> **Document text**:
----

We don't all like the same type of exercise, and there may be exercises you really don't want to do. Ever. This is the type of thing you have to tell your trainer. Maybe you saw an interesting thing on TV and want to try it. Maybe you find that pushups put too much strain on your wrists. Maybe you absolutely LOVE doing burpees. That's all fine, but if you keep it to yourself you can't expect your trainer to know about it! One thing bears mentioning though; it is important to know why you want to avoid a certain exercise. If you don't like holding plank because it's hard, then it's time to suck it up. However, if it hurts your back, you have a case for modifying the exercise or doing a different move that targets the same muscles.
For many of us, the path towards a healthier lifestyle is uncharted territory. With so much information out there about health and wellness, there are concerns that will arise when we are considering working with a personal trainer. People frequently worry that weight training will make them look bulky (it won't), that they'll have to quit smoking (ideally they would), or that they won't be able to enjoy eating their favourite foods anymore (in moderation, of course they will). Your concerns might be related to finances, to chronic pain as mentioned above, to time constraints, or to anything else. Just ask! It likely won't be the first time the trainer has been asked that question, and even if it is, your concerns are important and deserve to be addressed.
Your trainer is not just there to make you sweat, or to tell you to do one more rep, they are there to be your cheerleader as you work towards your goals. If you decided to skip the muffin at breakfast, or you went to check out a spin class with a friend, or your pants from a few years ago fit for the first time since, well, a few years ago, I promise you that your trainer wants to hear about it! Nothing is more rewarding than a client who is seeing results, so share them as much as you want, no matter how small you think they are.
The most important thing to remember is that your trainer is there for you. They are dedicated to helping you reach your goals, and a good trainer relies on the information you provide in order to make your workouts safe, fun, and as effective as possible. Your feedback is extremely important to a good trainer, so be sure to speak up early and often.
A journey of a thousand miles begins with...”
Even if it's been a while since you've heard it (which I doubt), I bet you finished that sentence without even thinking about it.

----

Pose landmark coordinates:
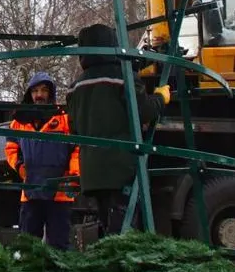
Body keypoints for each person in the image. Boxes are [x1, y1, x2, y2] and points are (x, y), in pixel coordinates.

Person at [64, 23, 162, 235]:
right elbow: (144, 111)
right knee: (124, 231)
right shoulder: (123, 77)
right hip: (121, 168)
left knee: (107, 227)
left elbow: (73, 128)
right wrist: (161, 97)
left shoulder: (74, 88)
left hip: (92, 173)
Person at [5, 72, 78, 249]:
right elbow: (11, 149)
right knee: (27, 246)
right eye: (35, 90)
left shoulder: (64, 119)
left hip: (59, 192)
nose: (39, 95)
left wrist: (74, 175)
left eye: (44, 90)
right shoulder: (18, 122)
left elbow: (77, 149)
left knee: (59, 246)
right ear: (29, 94)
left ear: (50, 93)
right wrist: (19, 166)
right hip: (30, 192)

----

> **Required tasks**:
1. According to the text on working with a personal trainer, what do people frequently worry weight training will make them look like?
2. Translate this sentence from the text on working with a personal trainer into Spanish: "The most important thing to remember is that your trainer is there for you."

> **Answers per task**:
1. Bulky.

2. Lo más importante que hay que recordar es que su entrenador está ahí para usted.